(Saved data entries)
_ _ _ _

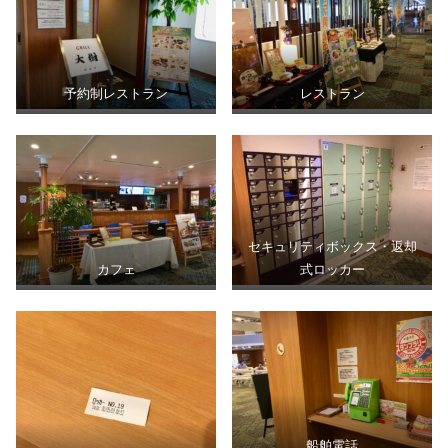
予約制レストラン
レストラン
セキュリティボックス・返却
カフェ
式ロッカー
船舶電話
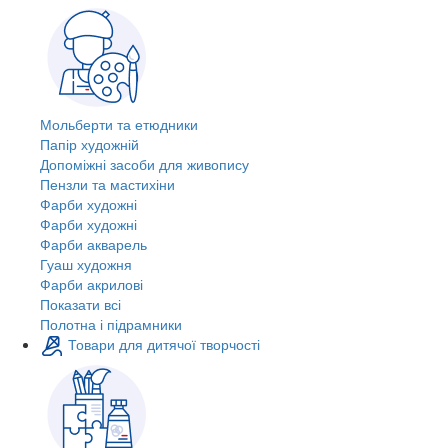
Мольберти та етюдники
Папір художній
Допоміжні засоби для живопису
Пензли та мастихіни
Фарби художні
Фарби художні
Фарби акварель
Гуаш художня
Фарби акрилові
Показати всі
Полотна і підрамники
Товари для дитячої творчості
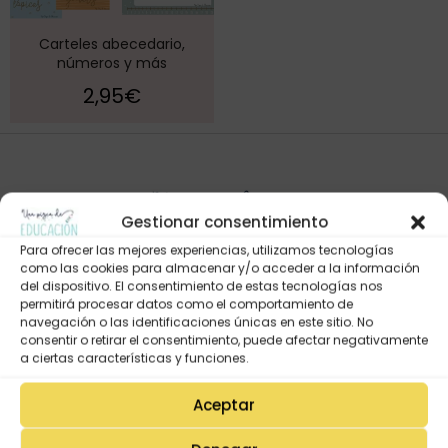
Carteles abecedario,
números y más
2,95
€
Gestionar consentimiento
Para ofrecer las mejores experiencias, utilizamos tecnologías
como las cookies para almacenar y/o acceder a la información
del dispositivo. El consentimiento de estas tecnologías nos
permitirá procesar datos como el comportamiento de
navegación o las identificaciones únicas en este sitio. No
Mi Cuenta
consentir o retirar el consentimiento, puede afectar negativamente
Lista de deseos
a ciertas características y funciones.
Mi Perfil
Aceptar
Descargas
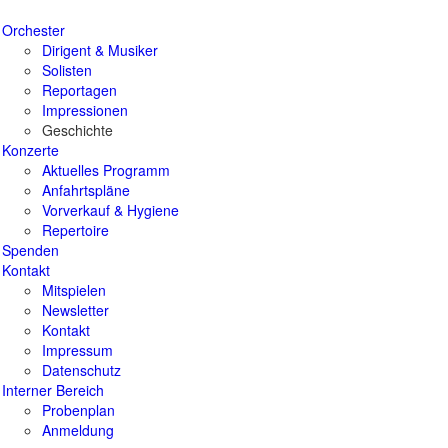
Orchester
Dirigent & Musiker
Solisten
Reportagen
Impressionen
Geschichte
Konzerte
Aktuelles Programm
Anfahrtspläne
Vorverkauf & Hygiene
Repertoire
Spenden
Kontakt
Mitspielen
Newsletter
Kontakt
Impressum
Datenschutz
Interner Bereich
Probenplan
Anmeldung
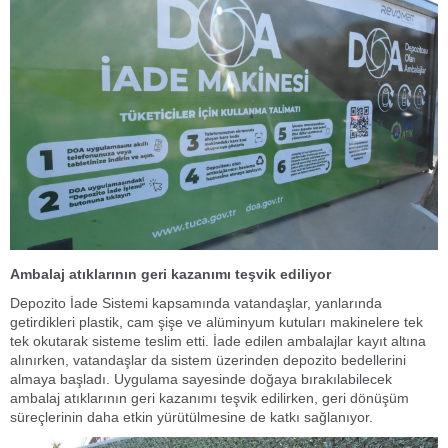
Ambalaj atıklarının geri kazanımı teşvik ediliyor
Depozito İade Sistemi kapsamında vatandaşlar, yanlarında
getirdikleri plastik, cam şişe ve alüminyum kutuları makinelere tek
tek okutarak sisteme teslim etti. İade edilen ambalajlar kayıt altına
alınırken, vatandaşlar da sistem üzerinden depozito bedellerini
almaya başladı. Uygulama sayesinde doğaya bırakılabilecek
ambalaj atıklarının geri kazanımı teşvik edilirken, geri dönüşüm
süreçlerinin daha etkin yürütülmesine de katkı sağlanıyor.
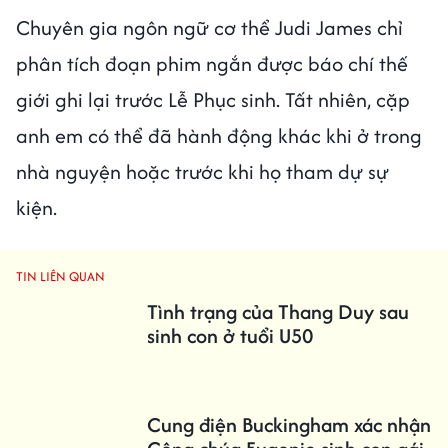
Chuyên gia ngôn ngữ cơ thể Judi James chỉ
phân tích đoạn phim ngắn được báo chí thế
giới ghi lại trước Lễ Phục sinh. Tất nhiên, cặp
anh em có thể đã hành động khác khi ở trong
nhà nguyện hoặc trước khi họ tham dự sự
kiện.
TIN LIÊN QUAN
Tình trạng của Thang Duy sau
sinh con ở tuổi U50
Cung điện Buckingham xác nhận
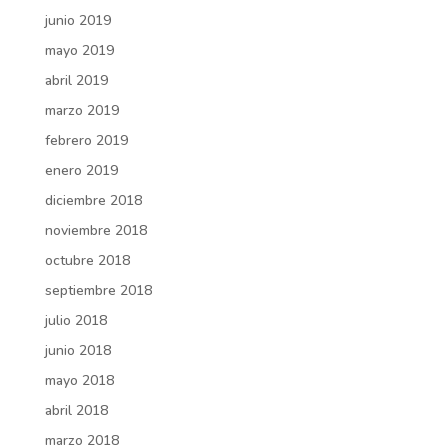
junio 2019
mayo 2019
abril 2019
marzo 2019
febrero 2019
enero 2019
diciembre 2018
noviembre 2018
octubre 2018
septiembre 2018
julio 2018
junio 2018
mayo 2018
abril 2018
marzo 2018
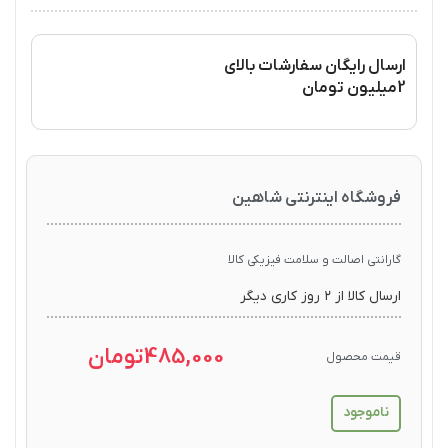
ارسال رایگان سفارشات بالای
2میلیون تومان
فروشگاه اینترنتی شاهین
گارانتی اصالت و سلامت فیزیکی کالا
ارسال کالا از ۲ روز کاری دیگر
485,000
تومان
قیمت محصول
ناموجود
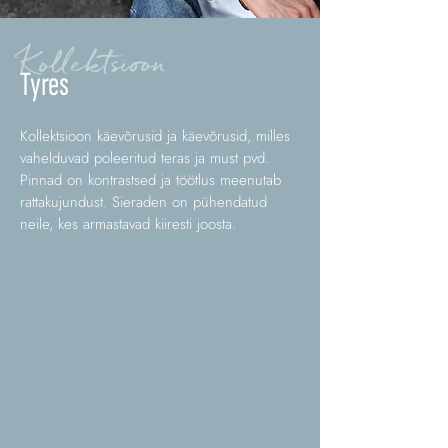
Kollektsioon
Tyres
Kollektsioon käevõrusid ja käevõrusid, milles
vahelduvad poleeritud teras ja must pvd.
Pinnad on kontrastsed ja töötlus meenutab
rattakujundust. Sieraden on pühendatud
neile, kes armastavad kiiresti joosta.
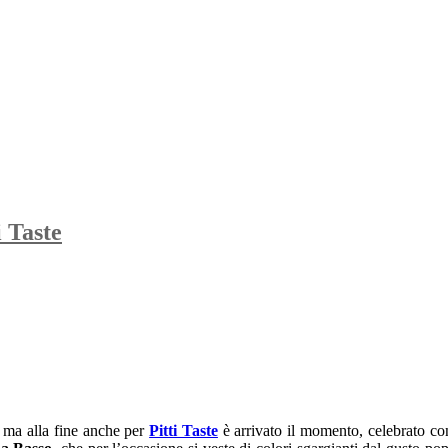
i Taste
a, ma alla fine anche per
Pitti Taste
è arrivato il momento, celebrato co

_ _ _ _

- [Problem details] Please edit the items above so that each "Kontakt" becomes "Kontaktformular" and everything else stays the same. Give back only the text lines, without the pictures.

- [Output below]
予約制レストラン
レストラン
セキュリティボックス・返却
カフェ
式ロッカー
船舶電話
Мольберти та етюдники
Папір художній
Допоміжні засоби для живопису
Пензли та мастихіни
Фарби художні
Фарби художні
Фарби акварель
Гуаш художня
Фарби акрилові
Показати всі
Полотна і підрамники
Товари для дитячої творчості
Carteles abecedario,
números y más
2,95
€
Gestionar consentimiento
Para ofrecer las mejores experiencias, utilizamos tecnologías
como las cookies para almacenar y/o acceder a la información
del dispositivo. El consentimiento de estas tecnologías nos
permitirá procesar datos como el comportamiento de
navegación o las identificaciones únicas en este sitio. No
Mi Cuenta
consentir o retirar el consentimiento, puede afectar negativamente
Lista de deseos
a ciertas características y funciones.
Mi Perfil
Aceptar
Descargas
Orchester
Dirigent & Musiker
Solisten
Reportagen
Impressionen
Geschichte
Konzerte
Aktuelles Programm
Anfahrtspläne
Vorverkauf & Hygiene
Repertoire
Spenden
Kontaktformular
Mitspielen
Newsletter
Kontaktformular
Impressum
Datenschutz
Interner Bereich
Probenplan
Anmeldung
Ambalaj atıklarının geri kazanımı teşvik ediliyor
Depozito İade Sistemi kapsamında vatandaşlar, yanlarında
getirdikleri plastik, cam şişe ve alüminyum kutuları makinelere tek
tek okutarak sisteme teslim etti. İade edilen ambalajlar kayıt altına
alınırken, vatandaşlar da sistem üzerinden depozito bedellerini
almaya başladı. Uygulama sayesinde doğaya bırakılabilecek
ambalaj atıklarının geri kazanımı teşvik edilirken, geri dönüşüm
süreçlerinin daha etkin yürütülmesine de katkı sağlanıyor.
Chuyên gia ngôn ngữ cơ thể Judi James chỉ
phân tích đoạn phim ngắn được báo chí thế
giới ghi lại trước Lễ Phục sinh. Tất nhiên, cặp
anh em có thể đã hành động khác khi ở trong
nhà nguyện hoặc trước khi họ tham dự sự
kiện.
TIN LIÊN QUAN
Tình trạng của Thang Duy sau
sinh con ở tuổi U50
Cung điện Buckingham xác nhận
junio 2019
mayo 2019
abril 2019
marzo 2019
febrero 2019
enero 2019
diciembre 2018
noviembre 2018
octubre 2018
septiembre 2018
julio 2018
junio 2018
mayo 2018
abril 2018
marzo 2018
ارسال رایگان سفارشات بالای
2میلیون تومان
فروشگاه اینترنتی شاهین
گارانتی اصالت و سلامت فیزیکی کالا
ارسال کالا از ۲ روز کاری دیگر
485,000
تومان
قیمت محصول
ناموجود
Kollektsioon
Tyres
Kollektsioon käevõrusid ja käevõrusid, milles
vahelduvad poleeritud teras ja must pvd.
Pinnad on kontrastsed ja töötlus meenutab
rattakujundust. Sieraden on pühendatud
neile, kes armastavad kiiresti joosta.
i Taste
a, ma alla fine anche per
Pitti Taste
è arrivato il momento, celebrato co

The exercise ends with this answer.